Don’t listen to your experts – go and talk to Google, Amazon and Microsoft, and they’ll tell you what you should do.

If you’ve spent a fortune building up brand loyalty, it might disappear because of the poor shopping experience and because your customers are in a queue.

If your sales are hundreds or even billions of pounds, it’s not acceptable that your site can’t cope with the volume of customers. All websites can be built to deal with heavy traffic.

“Now they have no income, so 30 years after the internet started they’ve decided it would be an excellent time to see if it can help them”

Other retailers have seen their sole source of income – the high street – disappear. Now they have no income, so 30 years after the internet started they’ve decided it would be an excellent time to see if it can help them.

As I wrote this article, a story on the BBC site read: “Primark goes from £650m sales a month to nothing.
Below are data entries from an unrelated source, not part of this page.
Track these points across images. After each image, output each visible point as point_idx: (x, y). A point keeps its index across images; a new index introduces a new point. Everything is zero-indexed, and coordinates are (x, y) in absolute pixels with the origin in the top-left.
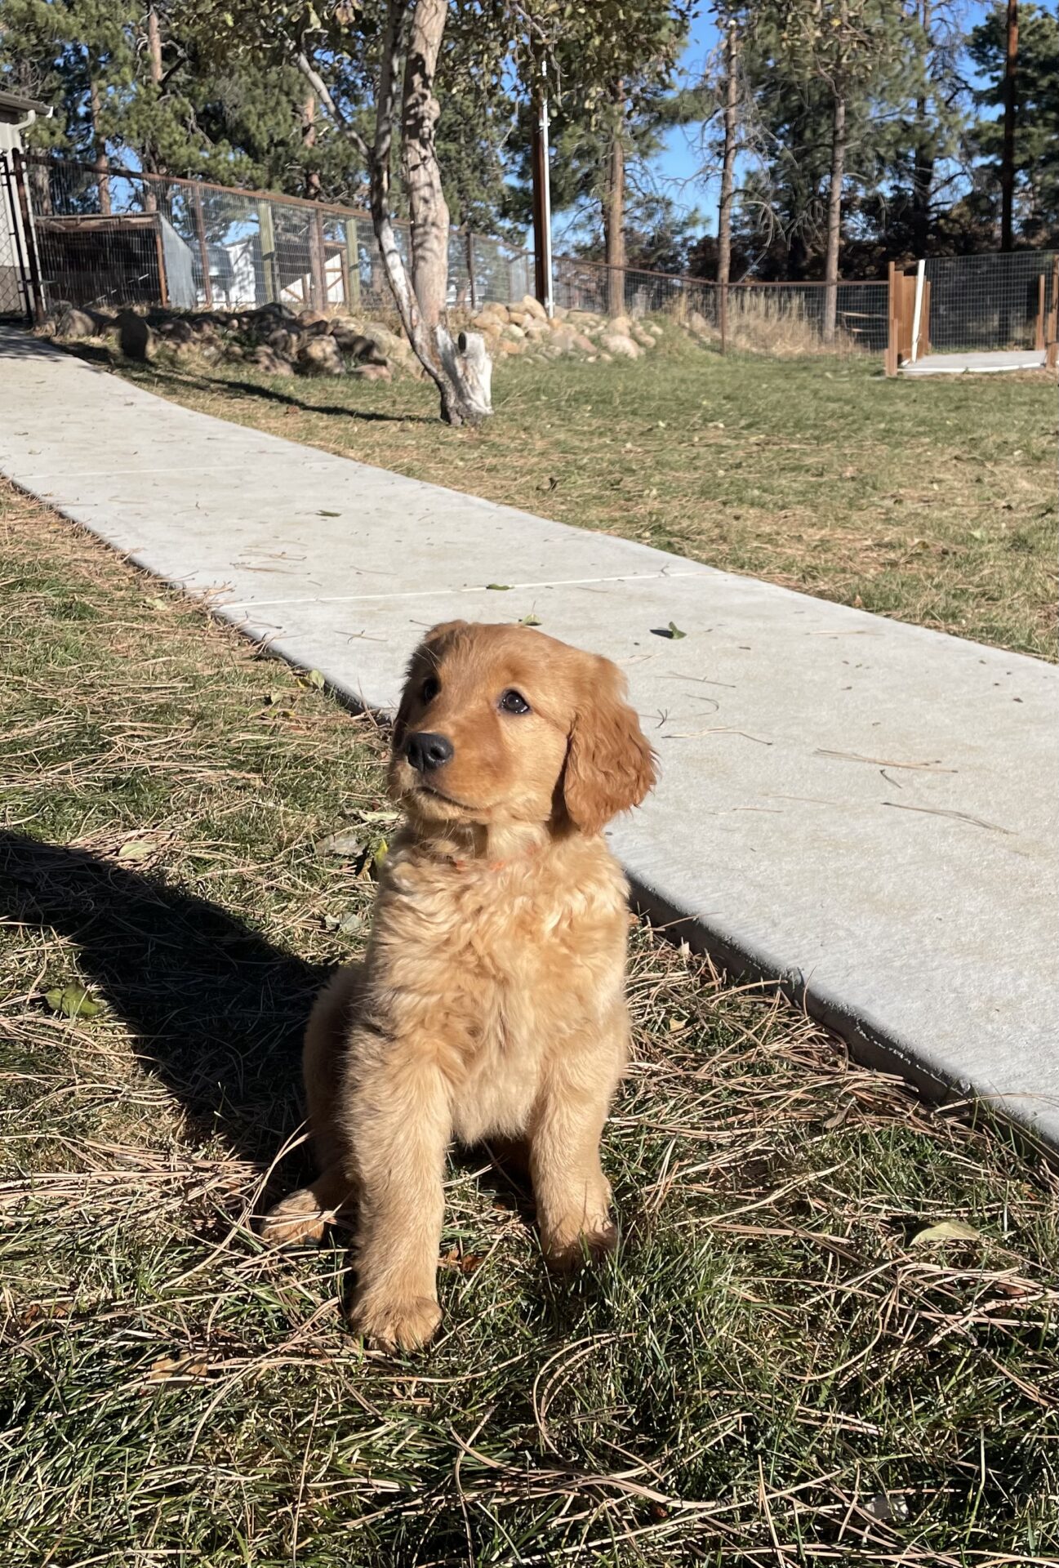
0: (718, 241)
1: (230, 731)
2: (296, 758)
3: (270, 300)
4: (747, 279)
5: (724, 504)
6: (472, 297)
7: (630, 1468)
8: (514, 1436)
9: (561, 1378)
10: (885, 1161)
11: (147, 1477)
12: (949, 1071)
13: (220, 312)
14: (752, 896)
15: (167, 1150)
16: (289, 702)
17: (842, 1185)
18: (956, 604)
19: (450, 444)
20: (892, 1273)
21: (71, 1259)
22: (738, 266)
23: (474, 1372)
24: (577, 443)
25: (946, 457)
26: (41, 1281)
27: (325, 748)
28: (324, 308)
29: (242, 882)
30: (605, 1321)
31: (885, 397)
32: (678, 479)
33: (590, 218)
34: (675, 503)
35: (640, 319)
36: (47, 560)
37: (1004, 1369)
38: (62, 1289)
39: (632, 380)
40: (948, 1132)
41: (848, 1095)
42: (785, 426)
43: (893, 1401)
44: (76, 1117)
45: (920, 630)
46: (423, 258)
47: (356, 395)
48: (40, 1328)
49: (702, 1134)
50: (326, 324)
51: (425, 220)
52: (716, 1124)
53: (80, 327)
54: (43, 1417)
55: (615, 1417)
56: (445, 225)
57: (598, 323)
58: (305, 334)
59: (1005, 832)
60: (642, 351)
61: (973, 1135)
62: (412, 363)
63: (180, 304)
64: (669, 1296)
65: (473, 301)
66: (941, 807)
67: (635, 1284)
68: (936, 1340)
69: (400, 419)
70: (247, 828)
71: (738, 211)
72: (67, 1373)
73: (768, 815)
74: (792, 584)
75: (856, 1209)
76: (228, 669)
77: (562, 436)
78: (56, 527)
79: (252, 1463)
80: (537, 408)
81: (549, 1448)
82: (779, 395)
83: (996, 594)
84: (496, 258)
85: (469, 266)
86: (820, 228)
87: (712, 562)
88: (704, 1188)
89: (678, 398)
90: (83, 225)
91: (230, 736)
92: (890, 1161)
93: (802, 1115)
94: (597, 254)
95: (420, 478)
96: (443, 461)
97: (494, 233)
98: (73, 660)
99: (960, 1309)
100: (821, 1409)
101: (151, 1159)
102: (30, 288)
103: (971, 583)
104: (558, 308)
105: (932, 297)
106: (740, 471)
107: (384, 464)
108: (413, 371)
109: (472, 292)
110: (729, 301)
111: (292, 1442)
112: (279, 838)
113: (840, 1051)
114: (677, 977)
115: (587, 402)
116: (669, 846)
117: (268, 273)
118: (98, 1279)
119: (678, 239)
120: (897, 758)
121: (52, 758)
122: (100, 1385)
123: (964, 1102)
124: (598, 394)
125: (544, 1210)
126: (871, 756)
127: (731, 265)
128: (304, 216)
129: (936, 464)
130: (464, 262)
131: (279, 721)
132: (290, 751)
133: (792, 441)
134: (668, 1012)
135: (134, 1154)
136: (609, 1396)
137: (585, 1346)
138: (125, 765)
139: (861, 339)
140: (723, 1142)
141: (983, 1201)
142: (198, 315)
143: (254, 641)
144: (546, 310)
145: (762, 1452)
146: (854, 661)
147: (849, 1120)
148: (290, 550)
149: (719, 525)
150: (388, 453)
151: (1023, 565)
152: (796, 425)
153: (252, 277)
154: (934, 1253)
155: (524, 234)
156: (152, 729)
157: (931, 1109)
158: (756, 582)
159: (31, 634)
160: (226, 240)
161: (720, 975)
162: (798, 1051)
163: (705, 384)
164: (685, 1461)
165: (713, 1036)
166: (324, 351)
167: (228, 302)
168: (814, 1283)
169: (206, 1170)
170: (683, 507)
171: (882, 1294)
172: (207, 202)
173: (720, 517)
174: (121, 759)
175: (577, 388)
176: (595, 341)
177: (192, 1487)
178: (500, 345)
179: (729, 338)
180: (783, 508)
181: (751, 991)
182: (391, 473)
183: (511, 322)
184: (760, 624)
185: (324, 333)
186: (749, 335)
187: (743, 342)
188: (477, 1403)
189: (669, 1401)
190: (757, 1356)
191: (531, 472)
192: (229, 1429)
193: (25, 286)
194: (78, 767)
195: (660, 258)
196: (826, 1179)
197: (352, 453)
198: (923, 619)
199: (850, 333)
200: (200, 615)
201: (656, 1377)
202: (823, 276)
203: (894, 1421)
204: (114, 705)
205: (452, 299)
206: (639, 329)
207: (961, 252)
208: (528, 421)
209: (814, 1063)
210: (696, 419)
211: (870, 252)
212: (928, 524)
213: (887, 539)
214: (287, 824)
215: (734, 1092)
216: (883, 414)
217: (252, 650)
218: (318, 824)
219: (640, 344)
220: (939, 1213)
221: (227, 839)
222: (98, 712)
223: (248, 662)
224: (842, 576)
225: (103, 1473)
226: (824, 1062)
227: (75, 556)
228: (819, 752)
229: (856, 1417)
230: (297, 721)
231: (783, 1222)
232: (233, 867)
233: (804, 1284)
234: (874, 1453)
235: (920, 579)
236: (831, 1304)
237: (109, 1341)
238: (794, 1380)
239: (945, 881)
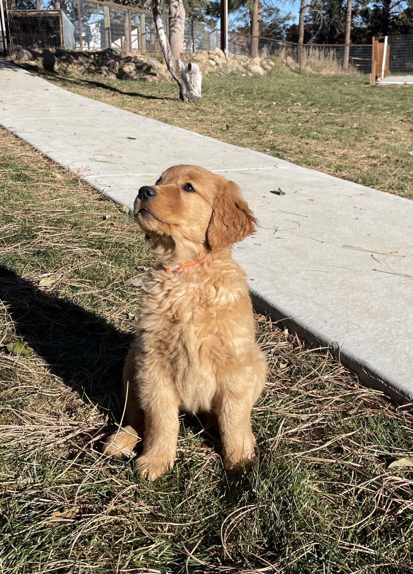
0: (299, 26)
1: (88, 231)
2: (116, 243)
3: (107, 48)
4: (311, 43)
5: (301, 138)
6: (193, 48)
7: (264, 566)
8: (212, 550)
9: (233, 525)
10: (376, 429)
11: (49, 565)
12: (404, 390)
13: (86, 51)
14: (316, 309)
15: (58, 416)
16: (113, 219)
17: (357, 440)
18: (402, 183)
19: (183, 110)
20: (380, 480)
21: (15, 464)
22: (307, 37)
23: (194, 520)
24: (238, 110)
25: (397, 120)
26: (2, 474)
27: (129, 239)
28: (130, 51)
29: (92, 297)
30: (252, 499)
31: (370, 93)
32: (281, 127)
33: (245, 16)
34: (280, 137)
35: (265, 59)
36: (10, 156)
38: (12, 478)
39: (261, 84)
40: (404, 417)
41: (359, 399)
42: (327, 105)
43: (382, 539)
44: (19, 401)
45: (387, 194)
46: (174, 31)
47: (143, 88)
49: (294, 415)
50: (131, 58)
51: (175, 15)
52: (301, 411)
53: (26, 57)
55: (257, 543)
56: (184, 18)
57: (247, 60)
58: (122, 62)
60: (266, 72)
62: (168, 75)
63: (69, 48)
64: (281, 488)
65: (194, 49)
66: (398, 272)
67: (266, 482)
68: (400, 512)
69: (162, 99)
70: (95, 274)
71: (307, 14)
72: (13, 516)
73: (322, 273)
74: (331, 173)
75: (364, 451)
76: (87, 204)
77: (231, 107)
78: (14, 141)
79: (95, 559)
80: (221, 95)
81: (228, 557)
82: (324, 92)
84: (204, 32)
85: (192, 34)
86: (342, 22)
87: (297, 163)
88: (296, 439)
89: (281, 92)
90: (29, 14)
91: (88, 233)
92: (378, 430)
93: (339, 408)
94: (247, 31)
95: (170, 124)
96: (180, 117)
97: (203, 21)
98: (21, 199)
99: (411, 498)
100: (349, 542)
101: (51, 420)
102: (5, 40)
103: (409, 174)
104: (230, 53)
105: (390, 51)
106: (308, 124)
107: (155, 118)
108: (168, 78)
109: (193, 46)
110: (303, 51)
111: (113, 551)
112: (109, 278)
113: (355, 380)
114: (283, 344)
115: (242, 93)
116: (279, 286)
117: (107, 36)
118: (27, 473)
119: (282, 25)
120: (378, 250)
121: (11, 241)
122: (28, 522)
123: (411, 404)
124: (246, 90)
125: (225, 448)
126: (367, 249)
127: (304, 37)
128: (122, 12)
129: (393, 123)
130: (190, 33)
131: (109, 227)
132: (114, 240)
133: (330, 112)
134: (279, 360)
135: (44, 417)
136: (254, 534)
137: (244, 510)
138: (42, 245)
139: (360, 69)
140: (303, 419)
142: (77, 53)
143: (99, 192)
144: (225, 54)
145: (324, 561)
146: (359, 207)
147: (360, 411)
148: (115, 153)
149: (299, 147)
150: (157, 113)
152: (332, 105)
153: (99, 37)
154: (398, 472)
155: (216, 22)
156: (54, 229)
157: (396, 406)
158: (316, 171)
159: (3, 187)
160: (89, 22)
161: (302, 344)
162: (336, 379)
163: (292, 86)
164: (289, 564)
165: (299, 371)
166: (130, 69)
167: (89, 48)
168: (346, 484)
169: (76, 426)
170: (283, 139)
171: (376, 490)
172: (82, 5)
173: (299, 143)
174: (41, 242)
175: (238, 87)
176: (246, 67)
177: (68, 569)
178: (205, 68)
179: (303, 67)
180: (327, 140)
181: (316, 352)
182: (158, 122)
183: (210, 58)
184: (317, 190)
185: (130, 61)
186: (311, 66)
187: (309, 69)
188: (195, 535)
189: (282, 537)
190: (320, 517)
191: (218, 122)
192: (85, 544)
193: (3, 39)
194: (22, 245)
195: (274, 33)
196: (350, 437)
197: (141, 113)
198: (388, 189)
199: (355, 66)
200: (75, 181)
201: (275, 525)
202: (344, 42)
203: (382, 548)
204: (38, 218)
205: (185, 48)
206: (265, 62)
207: (402, 33)
208: (217, 101)
209: (344, 385)
210: (289, 101)
211: (364, 32)
212: (390, 148)
213: (372, 155)
214: (112, 272)
215: (308, 396)
216: (369, 101)
217: (98, 196)
218: (126, 273)
219: (265, 69)
220: (401, 454)
221: (86, 278)
222: (31, 222)
223: (96, 201)
224: (353, 170)
225: (30, 562)
226: (349, 384)
227: (22, 154)
228: (344, 246)
229: (365, 546)
230: (117, 227)
231: (331, 456)
232: (88, 291)
233: (341, 484)
234: (374, 563)
235: (387, 172)
236: (353, 494)
237: (32, 502)
238: (337, 528)
239: (400, 305)
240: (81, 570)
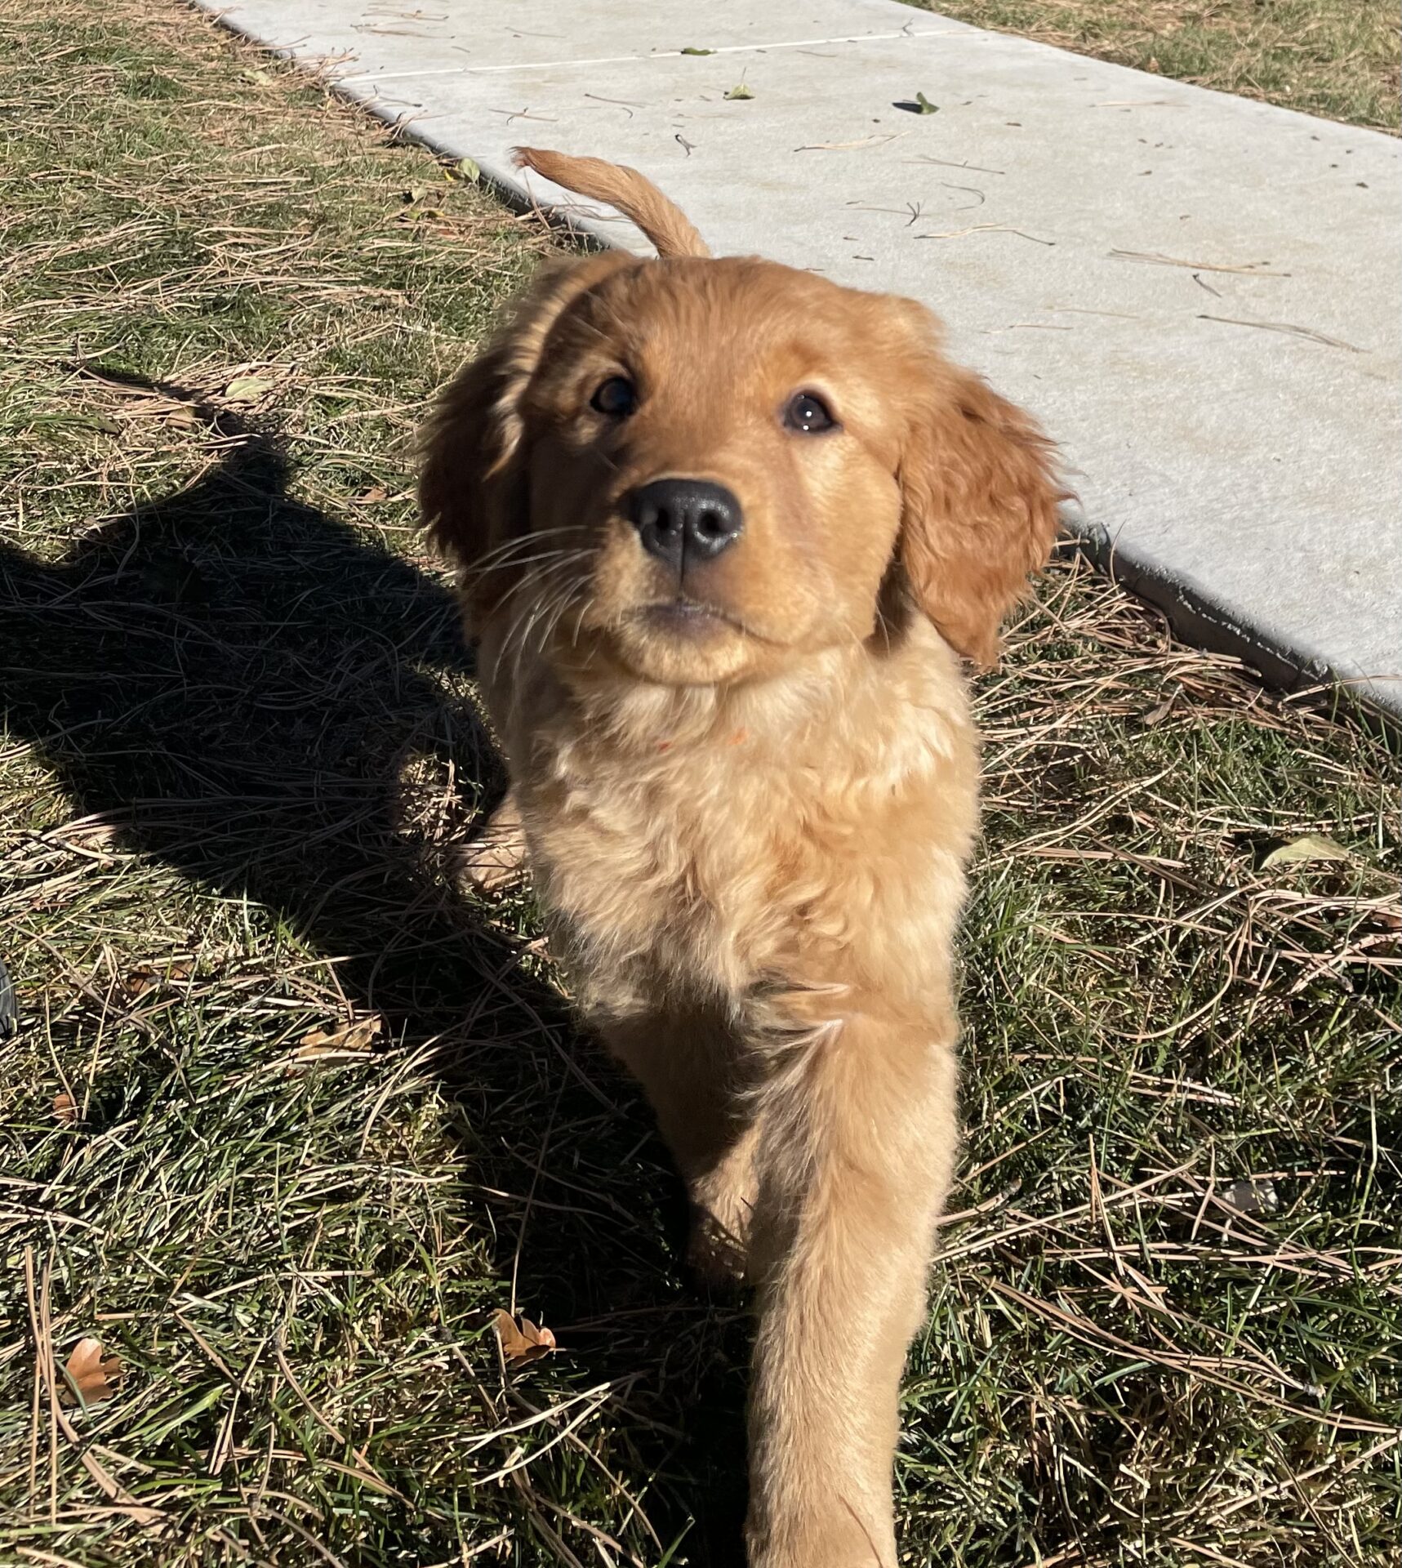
1: (361, 236)
2: (447, 269)
10: (1223, 762)
11: (303, 1180)
12: (1299, 649)
16: (435, 199)
17: (1170, 791)
18: (1277, 66)
20: (1241, 902)
26: (150, 936)
27: (483, 257)
29: (387, 426)
36: (115, 23)
37: (1390, 1021)
38: (182, 944)
40: (1301, 726)
41: (1173, 682)
43: (1251, 1063)
44: (186, 728)
45: (1234, 99)
48: (152, 994)
52: (1006, 721)
54: (163, 1107)
59: (1354, 350)
61: (1334, 730)
66: (1273, 320)
68: (1300, 985)
70: (389, 359)
72: (192, 1052)
73: (1054, 333)
74: (1070, 44)
75: (1190, 824)
76: (354, 159)
79: (436, 1159)
83: (1327, 54)
91: (362, 243)
92: (1230, 765)
93: (1116, 708)
98: (155, 150)
99: (1330, 946)
100: (1160, 1075)
101: (286, 779)
103: (1294, 40)
112: (432, 370)
113: (1159, 628)
118: (224, 931)
120: (1213, 259)
121: (133, 274)
122: (235, 1066)
123: (1320, 688)
126: (1180, 257)
131: (423, 224)
132: (440, 260)
135: (264, 772)
138: (228, 281)
141: (1350, 811)
143: (386, 123)
145: (1089, 1129)
147: (1176, 714)
148: (427, 8)
151: (1359, 16)
154: (1291, 877)
156: (260, 235)
157: (1278, 697)
158: (1024, 41)
159: (99, 117)
162: (1104, 628)
168: (1143, 918)
171: (1230, 930)
174: (223, 274)
177: (361, 1191)
184: (1032, 95)
190: (1075, 1011)
192: (405, 1117)
194: (167, 284)
196: (1151, 788)
198: (1237, 86)
200: (317, 94)
203: (1253, 1088)
204: (210, 205)
209: (1128, 643)
214: (440, 353)
215: (1027, 681)
217: (384, 134)
220: (1295, 828)
221: (364, 373)
222: (190, 215)
223: (380, 149)
224: (1131, 33)
225: (245, 1175)
226: (1140, 641)
227: (151, 19)
228: (1115, 253)
229: (1205, 1085)
230: (447, 224)
231: (1099, 842)
232: (373, 408)
233: (1130, 919)
234: (1231, 1129)
235: (1230, 37)
236: (1166, 944)
237: (243, 1010)
238: (1123, 1039)
239: (1282, 412)
240: (395, 1189)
While many clothing rivals have been able to make sales online, Primark sells only gift cards through its website.” Oh, dear.

Not every retailer can sell products online, but they should have a good website that can help to build their reputation – it might offer help, advice, videos or podcasts, for instance. If they’re not careful, their competitors might get there before them.

This lockdown period might be a good time to reflect on your company’s proposition. It’s an excellent time to figure out how you can improve so that, when you reopen for business, you can attract a broader audience that doesn’t just shop on the high street.

Many people have said to me ‘this is going to be a game-changer’. Whatever they mean, it already is.